I see mindfulness as a skill that can be developed, not a mystical state reserved for monks. And like any skill, its value depends not on the skill itself, but on what you apply it to. A sharp knife is needed for cooking. It is also useful for carving. Sharpness is neutral. Application is what counts.

2 minute practice

Try this the next time you notice a strong emotional reaction, irritation, anxiety, frustration.
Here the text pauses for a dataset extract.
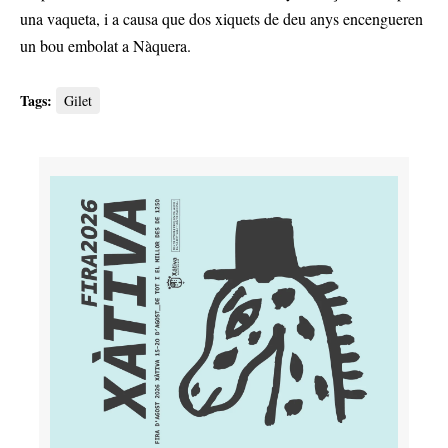
una vaqueta, i a causa que dos xiquets de deu anys encengueren
un bou embolat a Nàquera.
Tags:
Gilet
Instead of following your feelings into the story (“they always do that,” “it always happens to me”), pause. Take one breath. Then ask yourself: Where in my body do I feel this? Chest? Stomach? Jaws? Hands?

Stay with the physical sensation for 60 seconds. Don’t try to change it. Don’t analyze why it’s there. Just feel it as a sensation, like a temperature sensation on your skin.

Then notice: Is the feeling constant or does it change? Is it growing or fading? Often, simply watching him closely is enough to loosen his grip. Not because you solved the problem, but because you separated the raw feeling from the story your mind was building around it. Meditation trains detachment, and it is worth much more than relieving stress.

Common pitfalls

  • Exploring meditation as a productivity tool. If your only measure of a meditation session is whether you feel better after work, you’re using the telescope as a paperweight. It does the job, but it was made for something else.
  • Skipping the ethical dimension. Meditation without thinking about how you live can become self-centered. The traditional context has always combined inner awareness with outer behavior.
  • The pursuit of a special experience. Blissful states, visions, deep peace: they arise from time to time and they are pleasant. They are not the essence either. Clinging to particular states during meditation is another form of attachment.
  • Believing that practice should always feel good. Some of the most valuable sessions are the uncomfortable ones where you see things about yourself that you don’t want to see. This discomfort is a deepening of practice, not a failure.

Simple takeout

  • Stress relief is a real benefit of meditation, but it’s just the surface layer. Deeper practice is about understanding how your mind works.
  • Meditation trains meta-awareness: the ability to observe your thoughts and reactions, rather than being controlled by them.
  • The primary target is reactivity, the automatic unconscious responses that create most of our unnecessary suffering.
  • In the original context, meditation was always associated with ethics. How you live is as important as how you sit.
  • Practice shows that I am less fixed than it feels, which means that the limiting stories you tell about yourself can change.
  • The goal is not to feel good. It is clear to see. What you do with that clarity is the real practice.